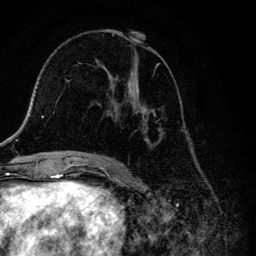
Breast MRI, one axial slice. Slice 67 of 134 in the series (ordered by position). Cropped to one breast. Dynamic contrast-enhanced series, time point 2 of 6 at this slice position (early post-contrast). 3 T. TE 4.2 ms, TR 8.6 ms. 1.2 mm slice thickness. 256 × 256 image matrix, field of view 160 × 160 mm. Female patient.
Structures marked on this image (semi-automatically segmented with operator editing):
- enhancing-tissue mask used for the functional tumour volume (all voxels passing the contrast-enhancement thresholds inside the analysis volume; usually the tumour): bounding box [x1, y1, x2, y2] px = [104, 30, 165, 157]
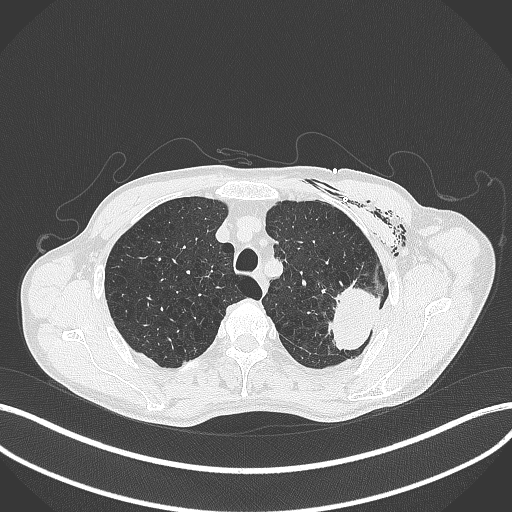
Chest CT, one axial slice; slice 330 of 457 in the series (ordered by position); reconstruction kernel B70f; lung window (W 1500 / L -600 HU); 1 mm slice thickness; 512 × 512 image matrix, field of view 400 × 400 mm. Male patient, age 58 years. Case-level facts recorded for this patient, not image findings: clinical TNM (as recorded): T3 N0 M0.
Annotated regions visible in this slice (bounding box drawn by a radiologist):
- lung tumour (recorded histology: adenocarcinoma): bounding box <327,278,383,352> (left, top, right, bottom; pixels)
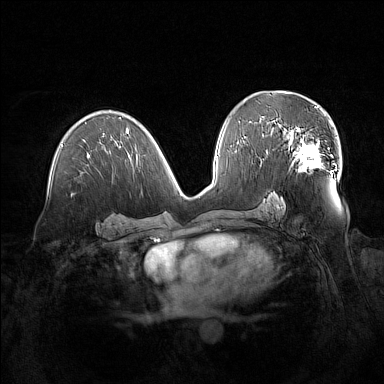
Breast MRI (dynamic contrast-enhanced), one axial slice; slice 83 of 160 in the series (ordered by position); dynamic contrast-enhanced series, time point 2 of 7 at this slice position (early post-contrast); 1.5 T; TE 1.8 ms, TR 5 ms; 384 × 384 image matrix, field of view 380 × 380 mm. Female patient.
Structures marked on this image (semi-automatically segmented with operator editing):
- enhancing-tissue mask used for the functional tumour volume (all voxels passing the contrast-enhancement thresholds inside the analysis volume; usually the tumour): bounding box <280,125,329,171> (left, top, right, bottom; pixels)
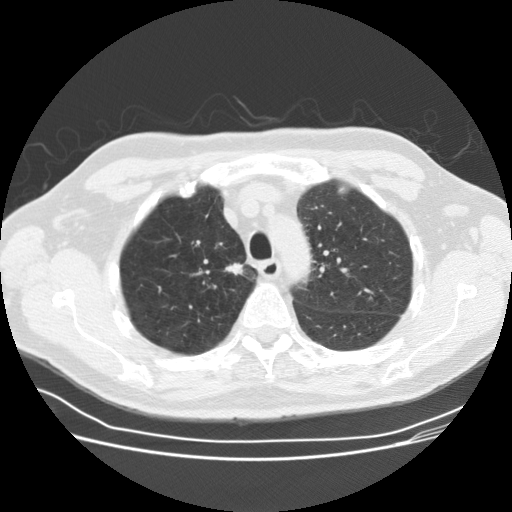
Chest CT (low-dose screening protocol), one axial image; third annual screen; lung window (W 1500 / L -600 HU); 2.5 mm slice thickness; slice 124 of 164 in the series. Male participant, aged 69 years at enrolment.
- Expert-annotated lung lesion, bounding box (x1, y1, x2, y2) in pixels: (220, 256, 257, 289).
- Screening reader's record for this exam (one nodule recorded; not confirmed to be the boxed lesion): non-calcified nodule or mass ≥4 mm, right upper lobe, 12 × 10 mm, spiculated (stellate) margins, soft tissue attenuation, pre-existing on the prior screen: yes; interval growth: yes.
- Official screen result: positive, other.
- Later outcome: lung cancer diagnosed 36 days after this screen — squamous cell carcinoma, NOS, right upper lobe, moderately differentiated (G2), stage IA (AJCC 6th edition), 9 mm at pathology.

=-=-=

■ **How to complete this task**
Working from the records above, find how many lines contain the string "pixels" and answer with the bare number.

■ **Reply to the exercise**
3